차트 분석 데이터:
:::::

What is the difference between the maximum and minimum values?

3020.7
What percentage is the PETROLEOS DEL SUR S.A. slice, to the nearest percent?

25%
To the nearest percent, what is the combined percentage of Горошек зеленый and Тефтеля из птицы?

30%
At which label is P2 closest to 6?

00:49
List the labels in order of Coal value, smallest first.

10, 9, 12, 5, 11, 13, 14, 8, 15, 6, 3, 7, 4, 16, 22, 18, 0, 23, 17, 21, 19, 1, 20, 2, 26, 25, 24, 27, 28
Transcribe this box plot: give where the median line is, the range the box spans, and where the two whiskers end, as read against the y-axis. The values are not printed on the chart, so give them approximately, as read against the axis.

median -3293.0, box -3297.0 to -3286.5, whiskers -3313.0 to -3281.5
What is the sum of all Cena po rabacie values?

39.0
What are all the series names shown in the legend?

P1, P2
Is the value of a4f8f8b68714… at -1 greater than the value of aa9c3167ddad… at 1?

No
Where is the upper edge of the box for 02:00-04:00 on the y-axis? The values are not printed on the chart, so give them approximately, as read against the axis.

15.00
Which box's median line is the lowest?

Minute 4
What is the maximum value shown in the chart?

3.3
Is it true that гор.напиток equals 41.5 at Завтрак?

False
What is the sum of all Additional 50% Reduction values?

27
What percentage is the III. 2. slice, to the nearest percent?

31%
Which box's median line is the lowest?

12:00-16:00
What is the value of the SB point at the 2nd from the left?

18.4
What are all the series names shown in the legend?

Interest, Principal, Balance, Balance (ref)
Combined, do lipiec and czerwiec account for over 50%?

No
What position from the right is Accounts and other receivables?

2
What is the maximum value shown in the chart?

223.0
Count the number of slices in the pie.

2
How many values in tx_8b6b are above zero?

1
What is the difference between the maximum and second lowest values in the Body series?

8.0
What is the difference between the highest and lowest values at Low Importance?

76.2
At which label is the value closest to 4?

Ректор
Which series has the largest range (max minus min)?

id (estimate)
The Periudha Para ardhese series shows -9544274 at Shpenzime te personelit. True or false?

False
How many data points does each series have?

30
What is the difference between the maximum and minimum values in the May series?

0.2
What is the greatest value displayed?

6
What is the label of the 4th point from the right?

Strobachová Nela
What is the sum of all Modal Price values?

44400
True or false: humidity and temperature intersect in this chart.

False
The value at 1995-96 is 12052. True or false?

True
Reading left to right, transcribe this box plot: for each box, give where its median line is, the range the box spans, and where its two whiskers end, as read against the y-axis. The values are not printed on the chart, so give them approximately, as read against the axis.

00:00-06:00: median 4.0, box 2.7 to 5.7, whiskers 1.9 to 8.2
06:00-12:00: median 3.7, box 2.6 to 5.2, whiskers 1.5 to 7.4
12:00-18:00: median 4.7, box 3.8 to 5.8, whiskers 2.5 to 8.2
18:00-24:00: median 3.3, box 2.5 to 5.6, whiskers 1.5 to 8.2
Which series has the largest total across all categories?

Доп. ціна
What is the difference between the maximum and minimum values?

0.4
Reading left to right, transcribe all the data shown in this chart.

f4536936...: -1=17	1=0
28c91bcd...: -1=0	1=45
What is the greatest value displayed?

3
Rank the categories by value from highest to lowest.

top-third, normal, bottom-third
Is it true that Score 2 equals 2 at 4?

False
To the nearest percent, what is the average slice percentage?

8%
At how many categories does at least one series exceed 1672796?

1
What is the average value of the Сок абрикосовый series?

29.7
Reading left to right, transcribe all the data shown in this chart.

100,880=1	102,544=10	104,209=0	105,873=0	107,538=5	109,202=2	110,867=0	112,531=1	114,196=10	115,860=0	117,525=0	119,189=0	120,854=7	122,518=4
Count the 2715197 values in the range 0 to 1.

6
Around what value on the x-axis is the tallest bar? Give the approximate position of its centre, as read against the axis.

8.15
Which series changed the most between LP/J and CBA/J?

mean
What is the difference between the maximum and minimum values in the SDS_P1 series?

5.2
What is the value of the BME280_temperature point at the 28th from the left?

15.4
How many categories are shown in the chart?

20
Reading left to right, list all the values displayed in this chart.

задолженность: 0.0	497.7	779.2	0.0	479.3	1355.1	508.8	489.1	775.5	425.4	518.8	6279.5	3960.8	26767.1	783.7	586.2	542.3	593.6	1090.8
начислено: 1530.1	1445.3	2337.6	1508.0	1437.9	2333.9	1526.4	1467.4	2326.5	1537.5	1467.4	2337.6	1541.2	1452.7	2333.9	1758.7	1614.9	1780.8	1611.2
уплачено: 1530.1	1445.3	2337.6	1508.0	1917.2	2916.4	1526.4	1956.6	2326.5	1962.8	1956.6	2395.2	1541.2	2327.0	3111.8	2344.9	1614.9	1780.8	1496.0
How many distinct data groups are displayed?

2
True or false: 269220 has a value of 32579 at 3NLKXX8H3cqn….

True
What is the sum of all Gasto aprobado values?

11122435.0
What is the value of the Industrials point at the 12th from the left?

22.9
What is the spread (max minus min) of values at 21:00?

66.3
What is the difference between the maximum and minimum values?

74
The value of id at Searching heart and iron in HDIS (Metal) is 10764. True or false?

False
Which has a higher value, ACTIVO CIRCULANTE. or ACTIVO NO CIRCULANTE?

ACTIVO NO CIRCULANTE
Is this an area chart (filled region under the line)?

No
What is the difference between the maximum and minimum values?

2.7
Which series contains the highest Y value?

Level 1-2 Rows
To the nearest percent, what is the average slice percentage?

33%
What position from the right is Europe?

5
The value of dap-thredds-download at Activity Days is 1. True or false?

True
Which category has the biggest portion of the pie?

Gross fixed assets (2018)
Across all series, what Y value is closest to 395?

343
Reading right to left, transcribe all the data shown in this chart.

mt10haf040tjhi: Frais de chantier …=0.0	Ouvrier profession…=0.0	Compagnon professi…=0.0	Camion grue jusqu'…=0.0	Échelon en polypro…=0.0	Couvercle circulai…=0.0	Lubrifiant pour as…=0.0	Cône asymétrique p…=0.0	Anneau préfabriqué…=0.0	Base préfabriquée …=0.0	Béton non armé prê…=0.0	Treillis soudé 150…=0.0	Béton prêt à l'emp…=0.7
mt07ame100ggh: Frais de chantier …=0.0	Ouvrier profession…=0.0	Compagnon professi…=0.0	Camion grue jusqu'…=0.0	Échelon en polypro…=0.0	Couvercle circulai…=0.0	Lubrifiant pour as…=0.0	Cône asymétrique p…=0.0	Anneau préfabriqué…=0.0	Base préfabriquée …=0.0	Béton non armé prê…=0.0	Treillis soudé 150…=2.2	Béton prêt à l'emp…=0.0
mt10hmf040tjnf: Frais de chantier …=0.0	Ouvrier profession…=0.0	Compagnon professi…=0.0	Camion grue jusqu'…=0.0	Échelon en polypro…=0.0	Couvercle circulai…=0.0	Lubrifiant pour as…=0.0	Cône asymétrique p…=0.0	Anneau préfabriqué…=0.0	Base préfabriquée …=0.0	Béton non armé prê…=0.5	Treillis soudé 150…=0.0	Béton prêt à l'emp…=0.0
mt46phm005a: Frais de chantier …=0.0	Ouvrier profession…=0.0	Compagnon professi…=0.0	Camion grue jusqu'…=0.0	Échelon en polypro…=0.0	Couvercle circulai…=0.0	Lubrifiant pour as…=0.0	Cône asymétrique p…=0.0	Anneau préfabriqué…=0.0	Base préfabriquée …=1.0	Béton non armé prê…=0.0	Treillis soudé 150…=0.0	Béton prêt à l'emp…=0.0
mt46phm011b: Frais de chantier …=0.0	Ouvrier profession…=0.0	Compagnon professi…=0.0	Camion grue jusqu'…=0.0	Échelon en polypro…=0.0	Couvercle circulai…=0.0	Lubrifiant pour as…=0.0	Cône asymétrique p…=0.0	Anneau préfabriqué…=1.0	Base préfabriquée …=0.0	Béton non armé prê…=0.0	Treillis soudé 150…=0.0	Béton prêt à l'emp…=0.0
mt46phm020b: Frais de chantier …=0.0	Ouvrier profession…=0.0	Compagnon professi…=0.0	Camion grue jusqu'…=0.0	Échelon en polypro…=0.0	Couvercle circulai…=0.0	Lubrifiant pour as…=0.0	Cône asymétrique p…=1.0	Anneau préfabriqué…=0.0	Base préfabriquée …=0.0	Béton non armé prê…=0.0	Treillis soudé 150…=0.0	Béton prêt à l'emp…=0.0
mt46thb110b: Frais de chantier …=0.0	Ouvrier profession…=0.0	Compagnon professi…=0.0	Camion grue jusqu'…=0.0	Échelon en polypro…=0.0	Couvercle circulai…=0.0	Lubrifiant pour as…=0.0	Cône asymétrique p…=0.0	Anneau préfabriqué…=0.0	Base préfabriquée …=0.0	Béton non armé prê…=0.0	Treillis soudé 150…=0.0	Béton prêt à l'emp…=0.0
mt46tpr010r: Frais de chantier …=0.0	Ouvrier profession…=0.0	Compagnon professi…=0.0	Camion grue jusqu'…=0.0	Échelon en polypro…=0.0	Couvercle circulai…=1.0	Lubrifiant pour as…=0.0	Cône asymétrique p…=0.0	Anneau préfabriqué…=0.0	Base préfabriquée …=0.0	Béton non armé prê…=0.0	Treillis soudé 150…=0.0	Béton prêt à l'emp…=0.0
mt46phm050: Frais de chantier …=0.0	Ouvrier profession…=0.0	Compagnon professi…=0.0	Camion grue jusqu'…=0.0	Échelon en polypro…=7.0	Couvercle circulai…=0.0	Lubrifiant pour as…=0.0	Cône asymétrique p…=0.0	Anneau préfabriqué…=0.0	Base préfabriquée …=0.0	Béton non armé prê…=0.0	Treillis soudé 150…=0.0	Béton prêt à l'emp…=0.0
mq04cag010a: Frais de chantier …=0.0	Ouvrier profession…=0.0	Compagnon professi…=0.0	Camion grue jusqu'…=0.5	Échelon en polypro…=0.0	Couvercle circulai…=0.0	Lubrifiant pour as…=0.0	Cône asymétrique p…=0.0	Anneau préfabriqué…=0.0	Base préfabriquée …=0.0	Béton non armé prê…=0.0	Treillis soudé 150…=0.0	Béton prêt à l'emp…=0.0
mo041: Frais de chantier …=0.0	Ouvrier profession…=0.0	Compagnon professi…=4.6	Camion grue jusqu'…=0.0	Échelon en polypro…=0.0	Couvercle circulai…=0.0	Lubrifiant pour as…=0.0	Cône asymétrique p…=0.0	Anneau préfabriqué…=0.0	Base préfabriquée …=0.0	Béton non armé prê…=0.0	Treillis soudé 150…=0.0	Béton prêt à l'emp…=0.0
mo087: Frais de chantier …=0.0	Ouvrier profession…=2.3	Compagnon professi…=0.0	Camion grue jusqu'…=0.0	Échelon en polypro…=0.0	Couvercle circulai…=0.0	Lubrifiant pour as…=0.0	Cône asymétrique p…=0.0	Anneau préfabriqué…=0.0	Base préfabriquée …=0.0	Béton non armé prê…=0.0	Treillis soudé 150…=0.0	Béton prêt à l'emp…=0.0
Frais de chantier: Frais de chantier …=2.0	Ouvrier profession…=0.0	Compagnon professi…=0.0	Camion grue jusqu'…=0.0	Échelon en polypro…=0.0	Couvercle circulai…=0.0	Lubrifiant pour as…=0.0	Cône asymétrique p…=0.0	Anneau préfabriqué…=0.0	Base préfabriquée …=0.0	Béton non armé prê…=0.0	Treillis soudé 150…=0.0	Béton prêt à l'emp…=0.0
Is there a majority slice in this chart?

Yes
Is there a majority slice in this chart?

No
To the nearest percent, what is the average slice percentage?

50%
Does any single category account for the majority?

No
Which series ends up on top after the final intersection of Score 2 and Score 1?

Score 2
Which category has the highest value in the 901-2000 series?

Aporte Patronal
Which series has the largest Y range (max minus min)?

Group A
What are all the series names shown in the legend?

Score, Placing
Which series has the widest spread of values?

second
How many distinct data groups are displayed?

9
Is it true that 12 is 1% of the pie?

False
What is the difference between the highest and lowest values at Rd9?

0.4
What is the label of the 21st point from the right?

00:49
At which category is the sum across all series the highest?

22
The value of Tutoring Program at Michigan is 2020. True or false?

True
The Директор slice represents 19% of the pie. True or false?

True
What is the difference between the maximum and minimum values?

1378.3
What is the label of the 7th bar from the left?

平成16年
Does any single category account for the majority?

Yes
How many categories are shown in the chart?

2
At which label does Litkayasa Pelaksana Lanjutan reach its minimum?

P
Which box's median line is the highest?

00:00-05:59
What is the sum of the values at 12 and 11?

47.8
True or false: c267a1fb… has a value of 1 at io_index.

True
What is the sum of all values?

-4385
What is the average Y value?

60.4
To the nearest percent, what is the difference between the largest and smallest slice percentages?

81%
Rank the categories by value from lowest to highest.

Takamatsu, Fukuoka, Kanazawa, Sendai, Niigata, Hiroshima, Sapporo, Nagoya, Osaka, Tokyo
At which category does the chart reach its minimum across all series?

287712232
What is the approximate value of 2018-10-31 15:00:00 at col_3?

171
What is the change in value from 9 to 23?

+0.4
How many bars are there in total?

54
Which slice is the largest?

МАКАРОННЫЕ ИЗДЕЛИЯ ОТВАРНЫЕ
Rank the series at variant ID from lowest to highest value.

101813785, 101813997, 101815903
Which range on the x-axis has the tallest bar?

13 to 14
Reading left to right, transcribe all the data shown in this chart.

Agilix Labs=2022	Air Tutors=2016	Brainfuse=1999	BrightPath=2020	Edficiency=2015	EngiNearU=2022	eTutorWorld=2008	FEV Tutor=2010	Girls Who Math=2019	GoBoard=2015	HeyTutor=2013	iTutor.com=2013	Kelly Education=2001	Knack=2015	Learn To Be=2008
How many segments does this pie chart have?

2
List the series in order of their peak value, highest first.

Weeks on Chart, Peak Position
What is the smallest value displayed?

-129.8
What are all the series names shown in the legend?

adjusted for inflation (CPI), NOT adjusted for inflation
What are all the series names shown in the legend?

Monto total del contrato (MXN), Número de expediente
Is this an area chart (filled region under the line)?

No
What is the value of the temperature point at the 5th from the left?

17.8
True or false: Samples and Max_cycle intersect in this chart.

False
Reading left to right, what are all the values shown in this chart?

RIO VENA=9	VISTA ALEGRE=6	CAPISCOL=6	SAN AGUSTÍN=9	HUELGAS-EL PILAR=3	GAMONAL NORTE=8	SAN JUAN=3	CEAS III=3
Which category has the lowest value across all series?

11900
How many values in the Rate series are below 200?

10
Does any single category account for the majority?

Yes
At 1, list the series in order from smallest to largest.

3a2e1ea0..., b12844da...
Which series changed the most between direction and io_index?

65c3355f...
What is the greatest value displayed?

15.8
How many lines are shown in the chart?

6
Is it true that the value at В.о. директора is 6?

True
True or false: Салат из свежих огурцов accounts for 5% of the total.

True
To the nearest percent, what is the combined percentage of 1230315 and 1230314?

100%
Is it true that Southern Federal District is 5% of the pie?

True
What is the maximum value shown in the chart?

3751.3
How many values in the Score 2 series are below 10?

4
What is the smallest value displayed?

:::::

**과제 내용:** "Gross fixed assets (2018)" 문구가 있는 줄에서 시작해 "Reading right to" 문구가 있는 줄까지, 두 줄을 포함해 기록을 그대로 옮겨 적으세요.

**과제 답변:**
Gross fixed assets (2018)
Across all series, what Y value is closest to 395?

343
Reading right to left, transcribe all the data shown in this chart.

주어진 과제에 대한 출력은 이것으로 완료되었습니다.